Today, over 50 million children suffer from wasting – the most severe form of malnutrition – yet less than 20 percent of them receive the lifesaving care they need. As a global nutrition community, we are failing to reach the vast majority of wasting children with lifesaving care under current systems for treatment. As ECF CEO, Will Moore, explained in a recent Devex article:
“The current standard approach for treating severe and moderate wasting relies on separate U.N. agencies delivering separate protocols and products, frequently in separate locations,” Will Moore, executive director of the Eleanor Crook Foundation, told Devex via email. “This system is complex and costly, and it puts a tremendous undue burden on the mothers and children who must navigate it to survive.”
In July of 2020, the International Rescue Committee (IRC) and Action Against Hunger (AAF) released the results of a new study, demonstrating that protocols for wasting treatment can be significantly improved.
The ComPAS: Combined Protocol for Acute Malnutrition study outlines a new, streamlined and more affordable treatment plan for wasted children, eliminating the need for separate products and protocols for treating severe acute malnutrition (SAM) and moderate acute malnutrition (MAM). The London School of Hygiene & Tropical Medicine found that a combined treatment protocol for SAM and MAM was 76.3 percent effective at promoting nutritional recovery, slightly better than the standard treatment’s 73.5 percent. It is the first trial of its kind to use one diagnostic criterion to treat both SAM and MAM, indicating that combined treatment is equally as lifesaving and more cost effective than the current standard of care.

Data for analysis:
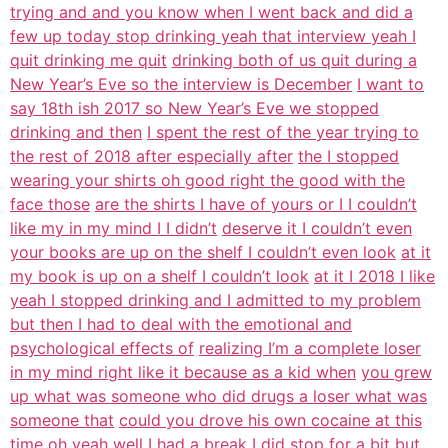
trying and and you know when I went back and did a
few up today stop drinking yeah that interview yeah I
quit drinking me quit
drinking both of us quit during a
New Year’s Eve so the interview is December
I want to
say 18th ish 2017 so New Year’s Eve we stopped
drinking and then
I spent the rest of the year trying to
the rest of 2018 after especially after
the I stopped
wearing your shirts oh good right the good with the
face those
are the shirts I have of yours or I I couldn’t
like my in my mind I I didn’t
deserve it I couldn’t even
your books are up on the shelf I couldn’t even look
at it
my book is up on a shelf I couldn’t look
at it I 2018 I like
yeah I stopped drinking and I admitted to my problem
but then I had to deal with the emotional and
psychological effects of
realizing I’m a complete loser
in my mind right like it because as a kid when
you grew
up what was someone who did drugs a loser what was
someone that
could you drove his own cocaine at this
time oh yeah well I had a break I did
stop for a bit but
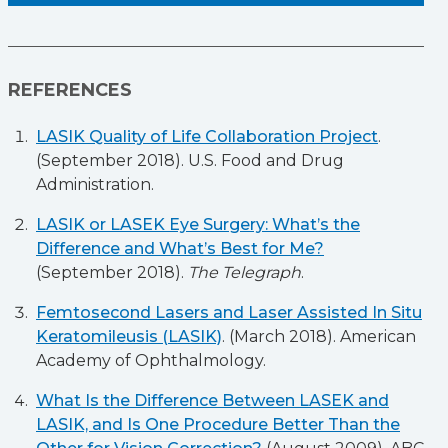
REFERENCES
LASIK Quality of Life Collaboration Project
.
(September 2018). U.S. Food and Drug
Administration.
LASIK or LASEK Eye Surgery: What’s the
Difference and What’s Best for Me?
(September 2018).
The Telegraph
.
Femtosecond Lasers and Laser Assisted In Situ
Keratomileusis (LASIK)
. (March 2018). American
Academy of Ophthalmology.
What Is the Difference Between LASEK and
LASIK, and Is One Procedure Better Than the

Task to complete: Reproduce the full passage on treating child wasting from above, word for word.

Solution to this problem:
Today, over 50 million children suffer from wasting – the most severe form of malnutrition – yet less than 20 percent of them receive the lifesaving care they need. As a global nutrition community, we are failing to reach the vast majority of wasting children with lifesaving care under current systems for treatment. As ECF CEO, Will Moore, explained in a recent Devex article:
“The current standard approach for treating severe and moderate wasting relies on separate U.N. agencies delivering separate protocols and products, frequently in separate locations,” Will Moore, executive director of the Eleanor Crook Foundation, told Devex via email. “This system is complex and costly, and it puts a tremendous undue burden on the mothers and children who must navigate it to survive.”
In July of 2020, the International Rescue Committee (IRC) and Action Against Hunger (AAF) released the results of a new study, demonstrating that protocols for wasting treatment can be significantly improved.
The ComPAS: Combined Protocol for Acute Malnutrition study outlines a new, streamlined and more affordable treatment plan for wasted children, eliminating the need for separate products and protocols for treating severe acute malnutrition (SAM) and moderate acute malnutrition (MAM). The London School of Hygiene & Tropical Medicine found that a combined treatment protocol for SAM and MAM was 76.3 percent effective at promoting nutritional recovery, slightly better than the standard treatment’s 73.5 percent. It is the first trial of its kind to use one diagnostic criterion to treat both SAM and MAM, indicating that combined treatment is equally as lifesaving and more cost effective than the current standard of care.